Brakes matter as well. Bikes, e-bikes, and scooters need working brakes. A rider should test them often, mainly after rain, winter storage, or a hard curb hit.

Parking has rules too. Riders cannot leave scooters or bikes where they block sidewalks, curb ramps, ADA paths, fire hydrants, mailboxes, crosswalks, driveways, building entries, bus stops, loading zones, accessible parking areas, or public amenities.

That part is easy to overlook. A badly parked scooter can turn into a real barrier for someone using a wheelchair, walker, stroller, or cane.

Drivers have responsibilities under the ordinance

The new rules do not only target riders. Drivers have duties too.

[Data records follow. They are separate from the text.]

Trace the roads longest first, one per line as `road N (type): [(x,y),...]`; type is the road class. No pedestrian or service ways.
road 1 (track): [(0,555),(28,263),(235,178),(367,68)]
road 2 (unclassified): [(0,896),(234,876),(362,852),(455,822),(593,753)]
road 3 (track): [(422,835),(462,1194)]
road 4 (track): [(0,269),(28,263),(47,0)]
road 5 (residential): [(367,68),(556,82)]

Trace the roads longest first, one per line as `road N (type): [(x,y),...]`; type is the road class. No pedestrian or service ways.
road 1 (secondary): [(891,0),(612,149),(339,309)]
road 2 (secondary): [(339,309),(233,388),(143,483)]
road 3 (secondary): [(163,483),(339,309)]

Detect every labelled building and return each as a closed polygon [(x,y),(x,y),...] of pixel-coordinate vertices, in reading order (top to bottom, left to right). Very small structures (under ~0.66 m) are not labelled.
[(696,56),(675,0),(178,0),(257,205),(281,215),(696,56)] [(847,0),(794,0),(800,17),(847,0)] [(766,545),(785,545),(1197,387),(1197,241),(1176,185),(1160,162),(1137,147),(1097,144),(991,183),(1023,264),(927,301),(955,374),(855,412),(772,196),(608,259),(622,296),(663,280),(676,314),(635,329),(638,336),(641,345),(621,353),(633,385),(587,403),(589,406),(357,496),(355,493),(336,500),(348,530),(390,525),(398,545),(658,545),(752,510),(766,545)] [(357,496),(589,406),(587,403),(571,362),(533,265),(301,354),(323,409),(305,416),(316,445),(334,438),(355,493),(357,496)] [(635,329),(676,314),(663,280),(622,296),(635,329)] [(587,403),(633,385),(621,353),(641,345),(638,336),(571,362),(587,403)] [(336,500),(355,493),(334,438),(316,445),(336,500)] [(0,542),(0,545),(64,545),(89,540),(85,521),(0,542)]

Motorists must give at least 3 feet when passing a bicycle or electric scooter on a paved shoulder or in a bike lane. They must yield to people in crosswalks, including people walking bikes or scooters and riders already inside marked or unmarked crosswalks.

Drivers cannot park in bike lanes, bicycle paths, or multi-use trails. They also cannot steer unreasonably close to pedestrians, cyclists, or scooter riders.

That part matters for safety. E-bike and scooter riders need to follow the rules, but drivers still control the heaviest vehicles on the road.

What Ankeny riders should do now

Start by identifying your device. Is it a low-speed e-bike, an electric scooter, a motorized bicycle, an e-moto, or an electric motorcycle? The answer decides where you can ride.

Next, check your route. Streets, bike lanes, trails, sidewalks, parks, and business districts do not all have the same rules. A legal route through a neighborhood can become a dismount zone near a busy shopping area.

Then, slow down in shared spaces. Use 20 mph as the maximum where no lower limit appears, but treat it as a ceiling, not a target. Most trail and sidewalk conflicts happen when riders move too fast near people.

Ankeny’s new ordinance does not remove e-bikes and e-scooters from public spaces. It draws cleaner lines. Lower-speed riders still have access to many parts of the city. Faster e-motos now belong on streets, with the right motor vehicle paperwork.

For residents, that makes the rule easier to follow. Ride the right device in the right place, keep your speed under control, and leave space for everyone else.